Cass. pen. Sez. II, Sent., (ud. 11-03-2011) 15-04-2011, n. 15391

Sentenza scelta dal dott. Domenico Cirasole direttore del sito giuridico http://www.gadit.it/

Svolgimento del processo

P.F., tramite difensore, ha proposto ricorso per cassazione avverso la sentenza, in data 1.12.2009, della Corte di Appello di Roma, confermativa della sentenza 5.12.2005 del Tribunale di Roma che lo aveva condannato, a seguito di giudizio abbreviato, riconosciute le attenuanti generiche, alla pena di un anno di reclusione ed Euro 400,00 di multa per i reati, unificati dalla continuazione, di ricettazione continuata di assegni circolari non trasferibili, contraffazione di documenti, tentativo di truffa e sostituzione di persona continuata, reati contestati nei due procedimenti riuniti n. Rg. 7290/03 e n. R.G. 35970/03.

Il ricorrente deduceva:

1) la Corte territoriale aveva erroneamente applicato l’art. 585 c.p.p., comma 4 in combinato disposto con l’art. 167 disp. att. c.p.p., ritenendo inammissibile la richiesta di assoluzione riguardanti – i reati diversi da quello di ricettazione (per il quale soltanto sarebbe stata formulata domanda di assoluzione con l’atto di appello), in quanto avanzata con la memoria contenente "nuovi" motivi; in realtà, la sentenza di primo grado era stata impugnata nella sua interezza già con l’atto di appello e, comunque, la connessione essenziale sussistente fra tutte le fattispecie delittuose contestate, finalizzate l’una alla realizzazione dell’altra, comportava che i capi della sentenza dovessero ritenersi investiti, sia pure non direttamente, dalla impugnazione;

2) mancanza, contraddittorietà o manifesta illogicità della motivazione in ordine al reato di cui all’art. 648 c.p. in quanto non erano state disattese le doglianze svolte in appello, quale la mancata applicazione dell’ipotesi lieve relativa alla particolare tenuità del fatto, deducibile dal mancato incasso dei titoli di cui al capo d’imputazione;

3) erronea applicazione degli artt. 157 e 161 c.p.; il Giudice di appello aveva escluso la prescrizione dei reati in quanto commessi nell’anno 2003, non tenendo conto che, in relazione al reato di cui all’art. 494 c.p. (capo f), realizzato in data 14.2.2002 (oltre che in data 17.2.2003) la prescrizione era maturata nelle more del giudizio di secondo grado e, precisamente, il 14.8.2009, in data antecedente alla pronuncia di appello;

Si chiedeva, infine, la declaratoria di prescrizione di tutti i reati e la concessione dei benefici di legge "ove possibile".
Motivi della decisione

Il ricorso è manifestamente infondato.

Correttamente il primo Giudice ha limitato la decisione al reato di ricettazione, escludendone la qualificazione come furto; deve, infatti, ribadirsi che la richiesta di assoluzione per gli altri reati ascritti all’imputato risulta formulata solo con la memoria difensiva senza specifiche argomentazioni sul punto, con conseguente inammissibilità della richiesta stessa.

Al riguardo va rammentato che i motivi nuovi di cui al comma 4 dell’art. 585 c.p.p. non possono riguardare questioni nuove non proposte con quelli principali, sia per il tenore letterale dell’art. 167 disp. att. c.p.p., laddove si precisa che nella presentazione dei motivi nuovi devono essere specificati i capi ed i punti enunciati nell’originario atto di appello e sia per non vanificare il principio del tempestivo e completo contraddittorio (Cass.
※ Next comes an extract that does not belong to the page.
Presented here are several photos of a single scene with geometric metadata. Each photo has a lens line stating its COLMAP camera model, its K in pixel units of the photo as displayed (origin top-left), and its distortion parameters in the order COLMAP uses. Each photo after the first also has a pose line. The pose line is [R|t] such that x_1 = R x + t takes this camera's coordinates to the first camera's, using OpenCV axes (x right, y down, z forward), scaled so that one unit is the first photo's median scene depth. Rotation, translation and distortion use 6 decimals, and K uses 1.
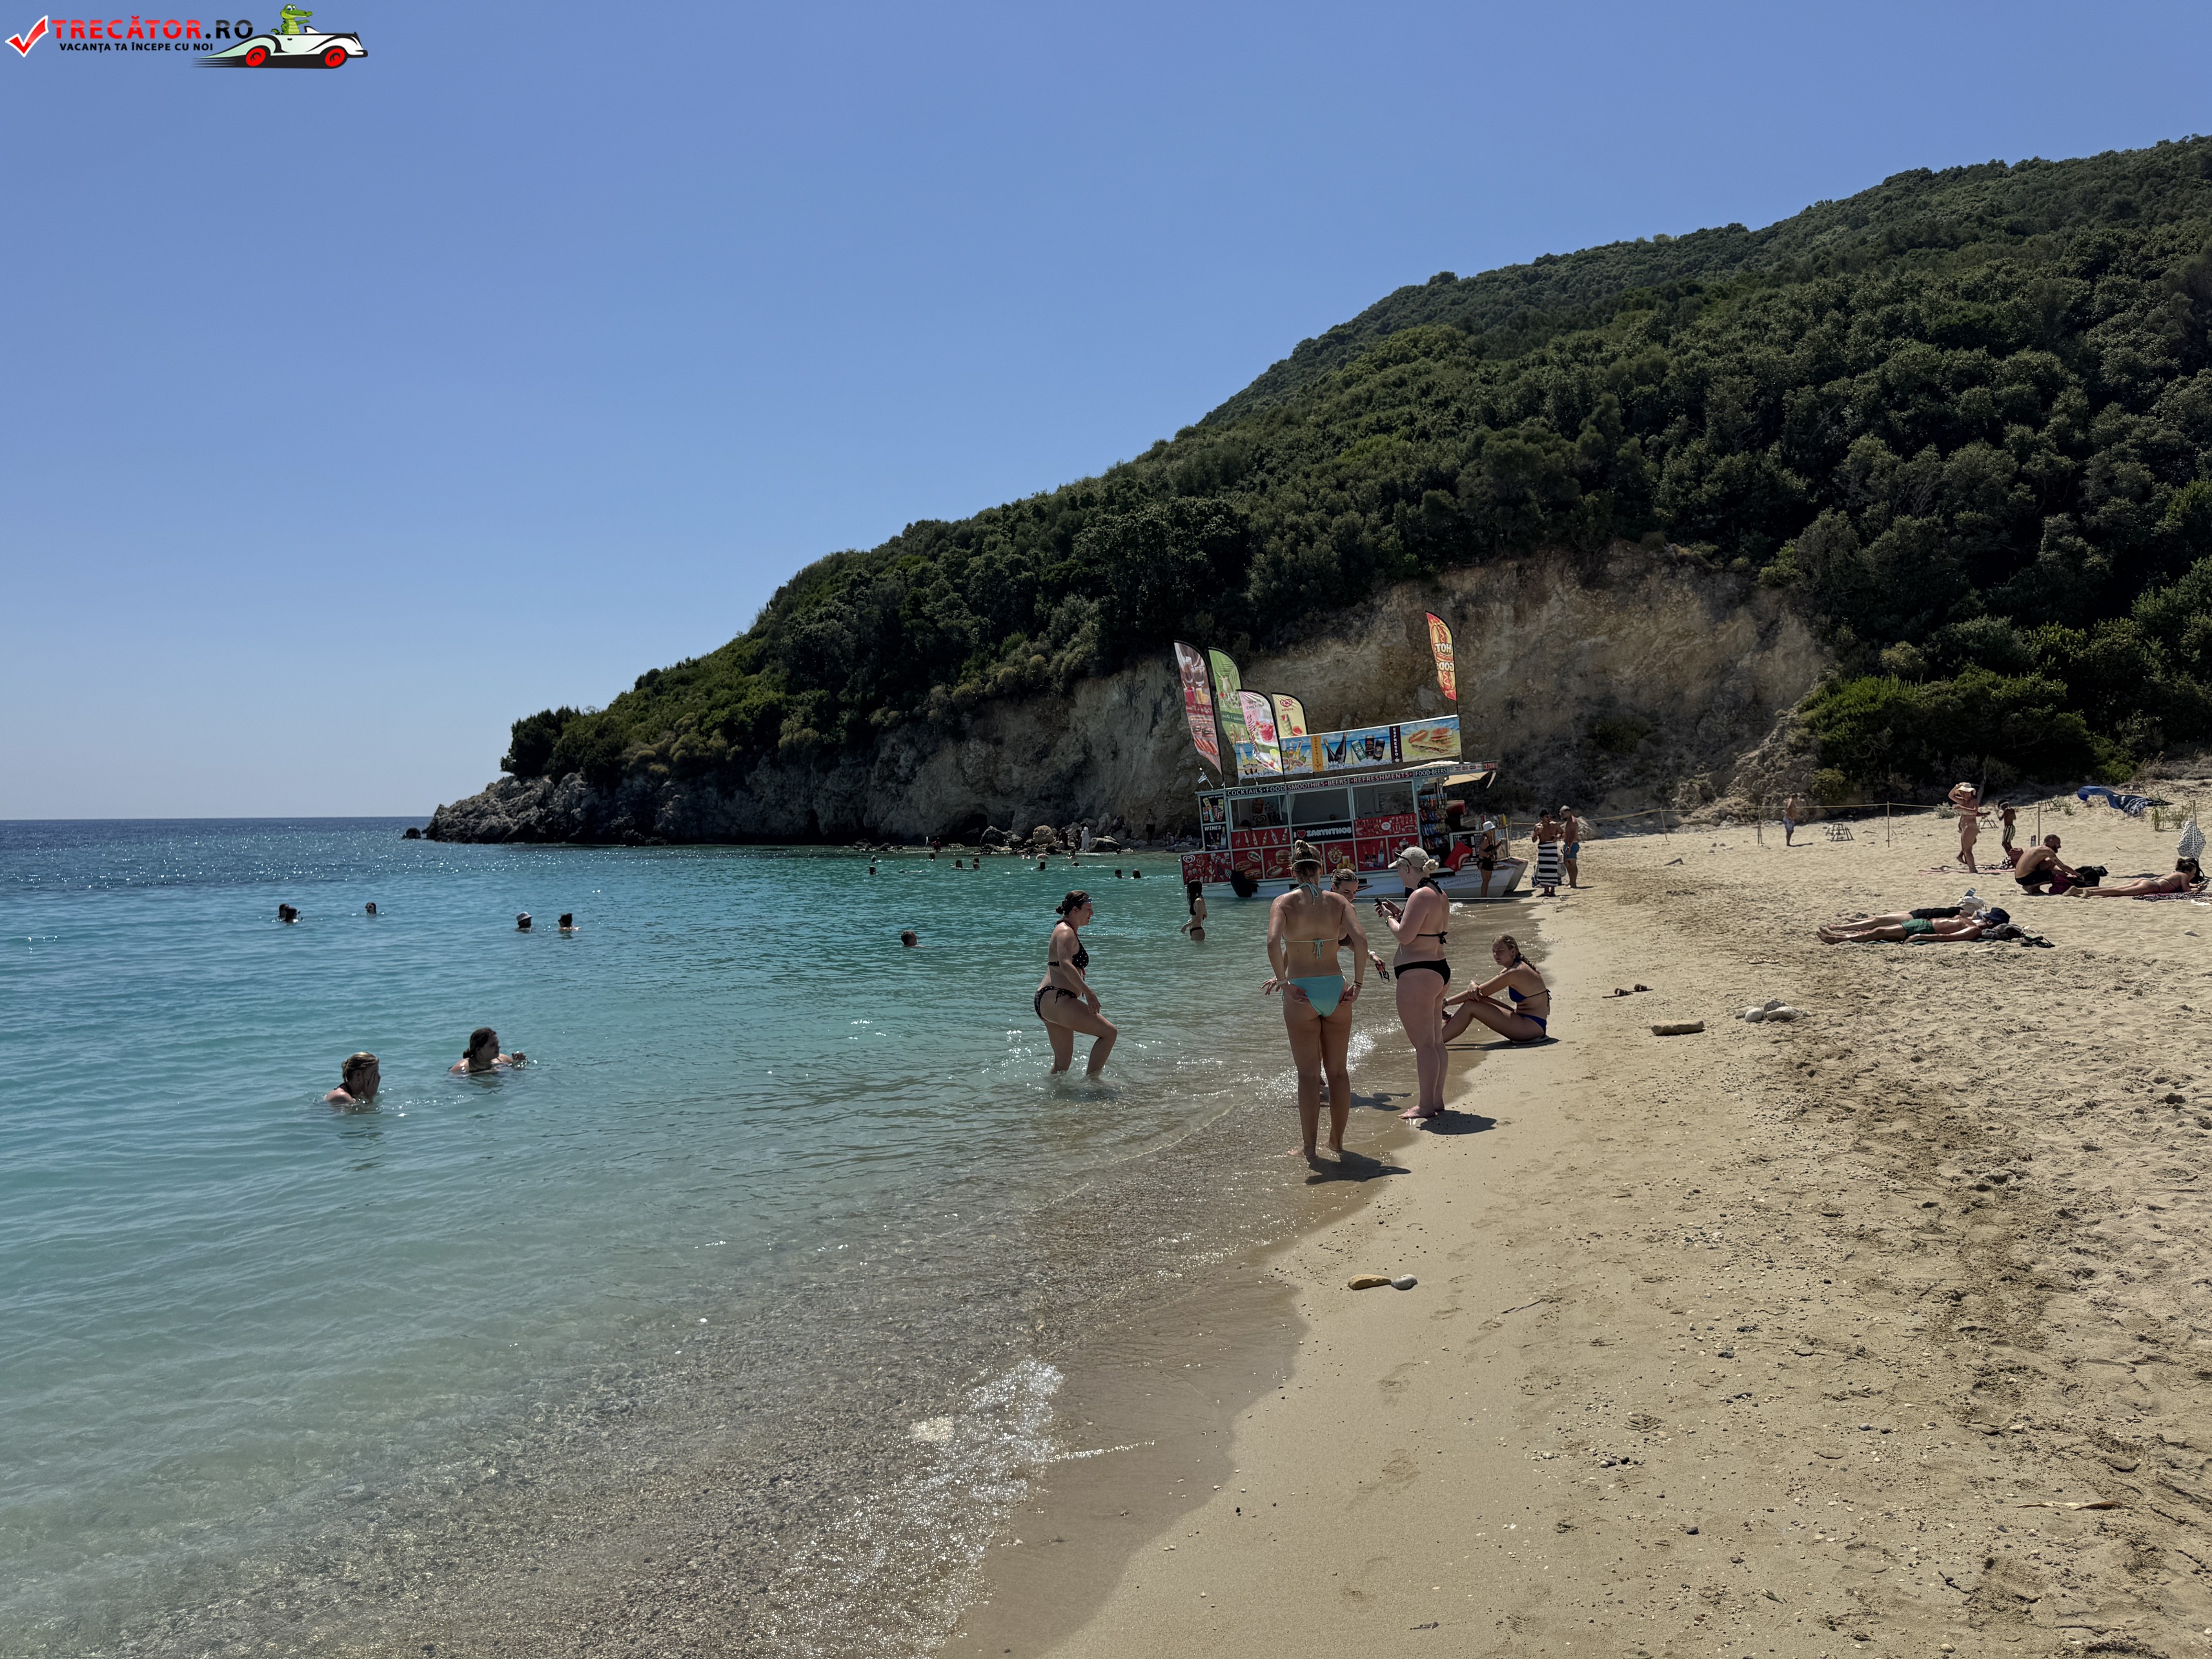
lens RADIAL K [[1573.4, 0, 1094.9], [0, 1573.4, 840.6], [0, 0, 1]] dist [0.034736, -0.054034]
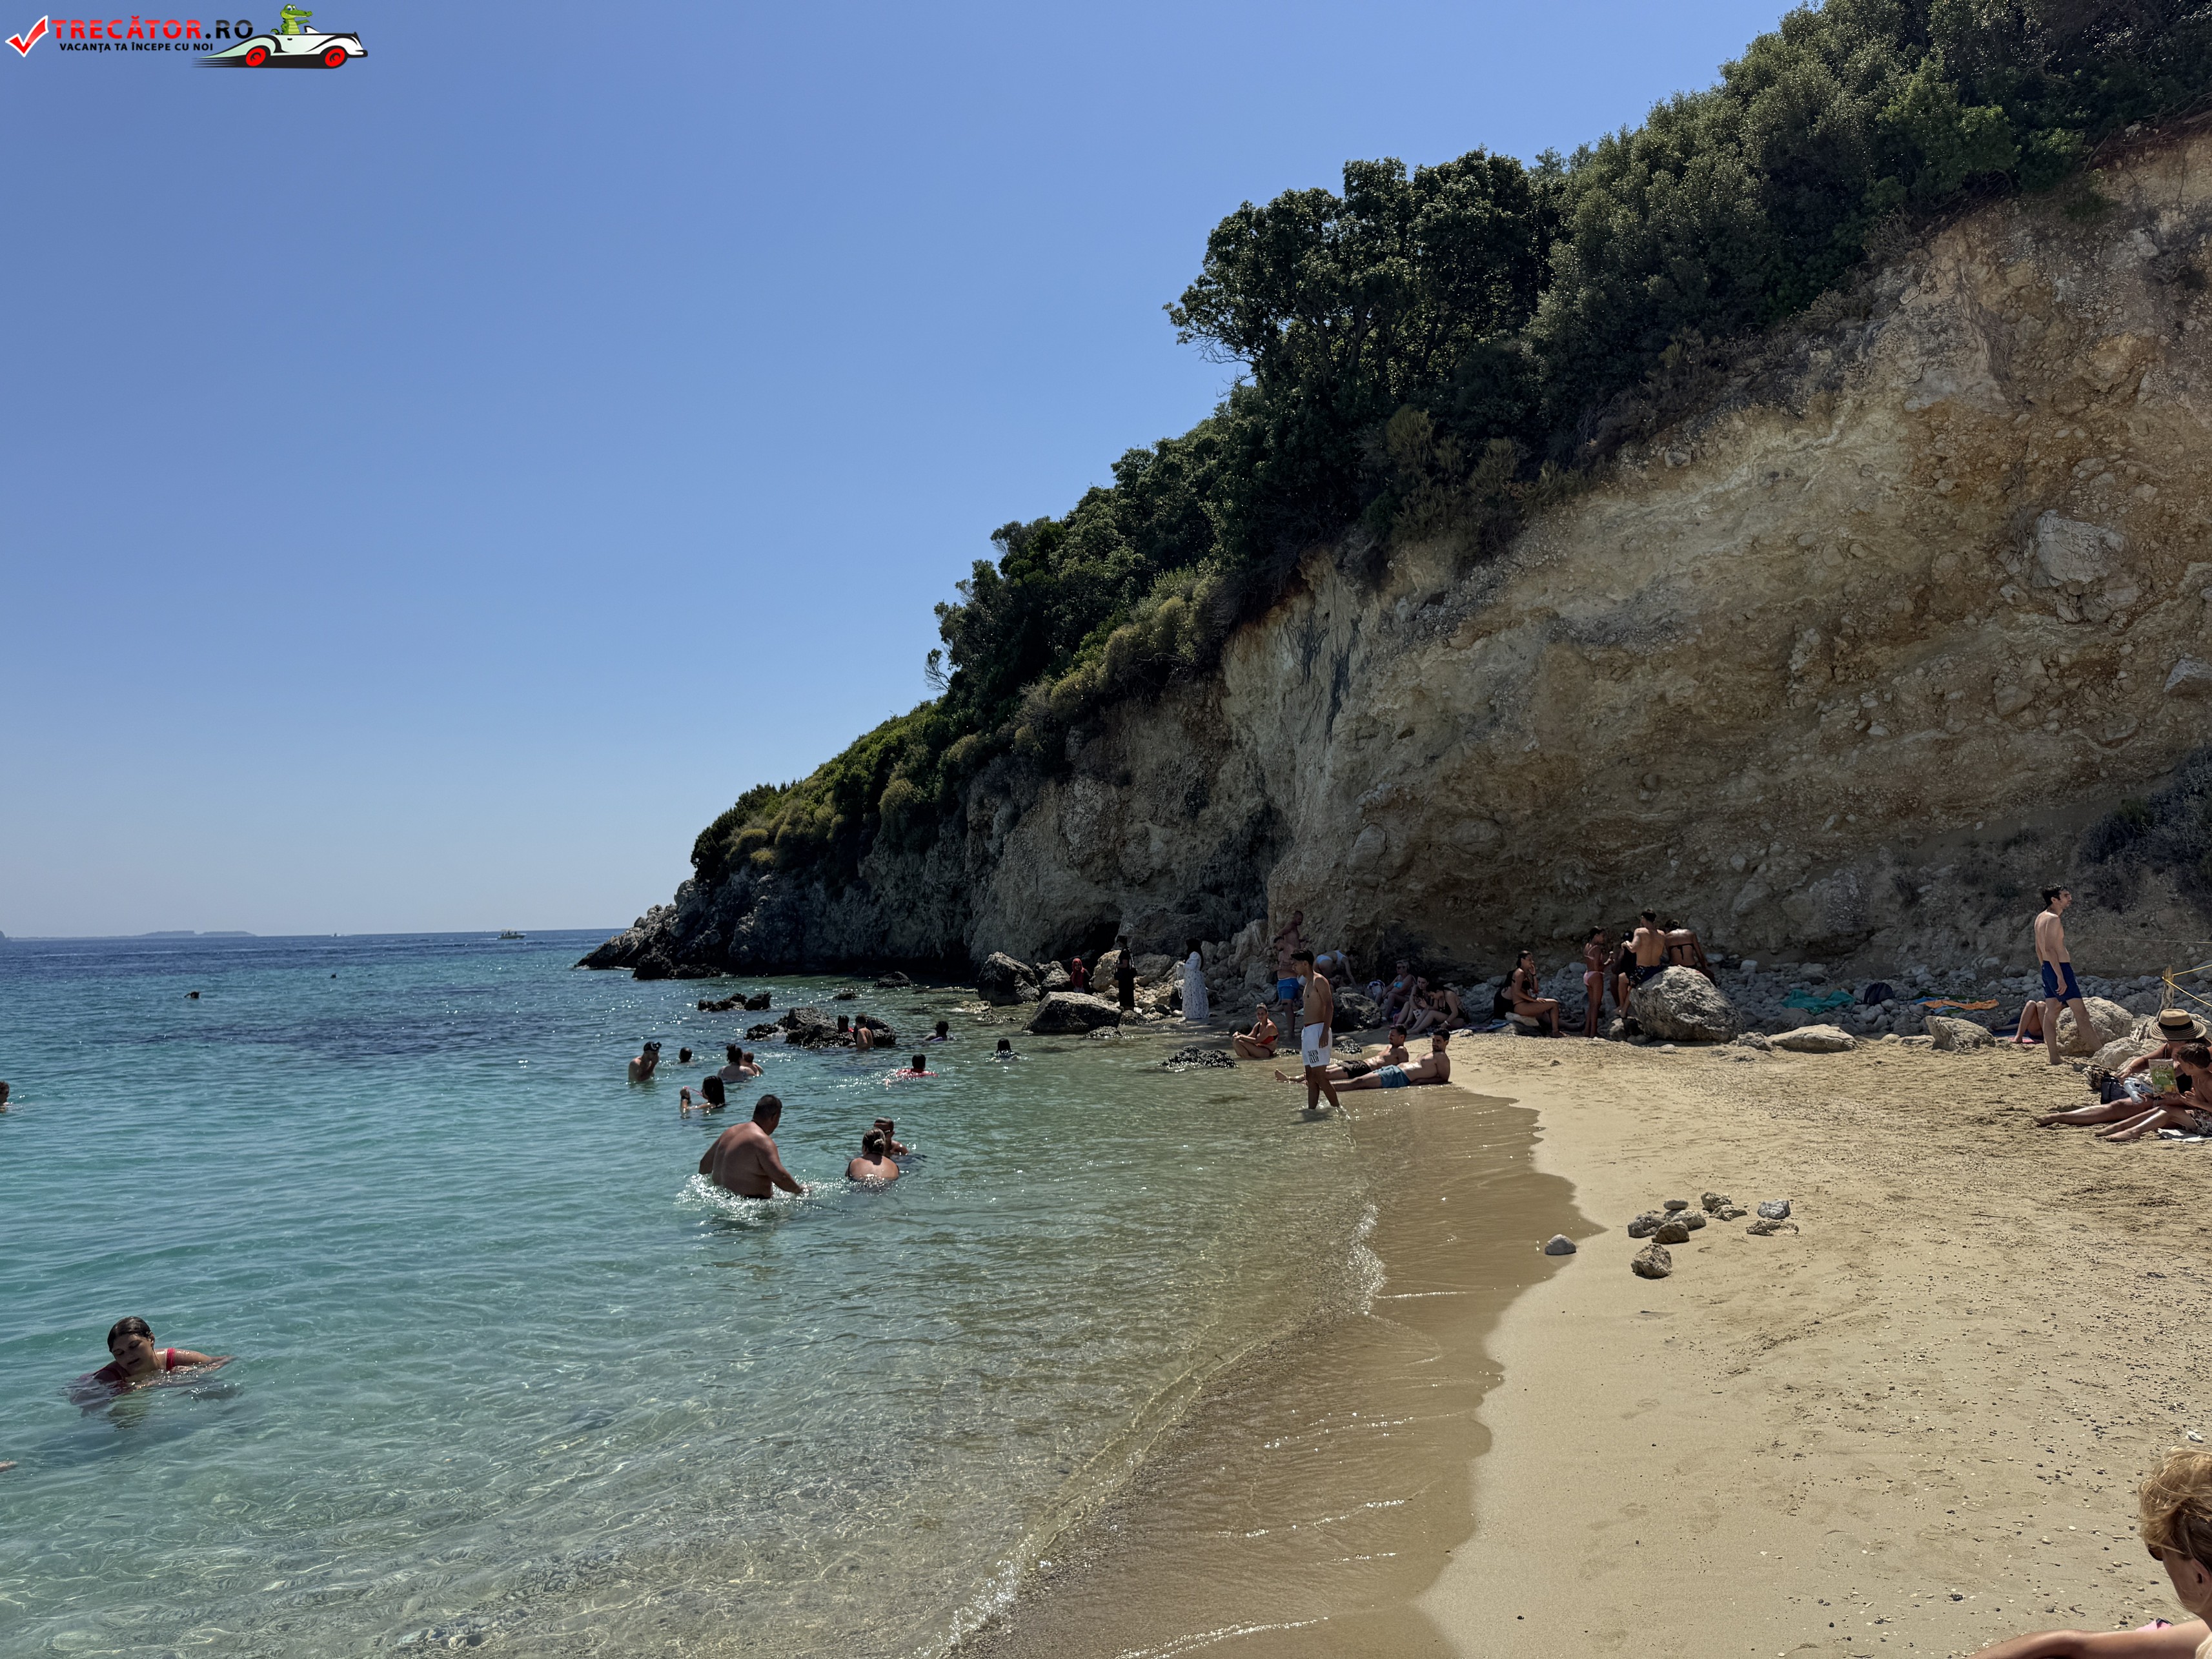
lens RADIAL K [[1573.4, 0, 1092.0], [0, 1573.4, 822.1], [0, 0, 1]] dist [0.034736, -0.054034]
pose [[0.917547, -0.030401, -0.396464, 0.133317], [-0.001011, 0.996891, -0.078783, -0.009577], [0.397627, 0.072688, 0.914664, 0.548420]]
S.U. n. 4683/98; n. 3505/96). La seconda doglianza attiene ad una questione di merito formulata del tutto genericamente e, come tale, inammissibile.

Quanto all’ultima censura si osserva che la formazione del giudicato sui capi della sentenza relativi al reato di cui all’art. 494 c.p., ne preclude la declaratoria di prescrizione.

Alla declaratoria di inammissibilità del ricorso consegue la condanna del ricorrente al pagamento delle spese processuali e della somma di Euro 1.000,00 alla Cassa delle ammende, considerati i profili di colpa emergenti dal ricorso.
P.Q.M.

Dichiara inammissibile il ricorso e condanna il ricorrente al pagamento delle spese processuali e della somma di Euro 1.000,00 alla Cassa delle ammende.

Testo non ufficiale. La sola stampa del bollettino ufficiale ha carattere legale.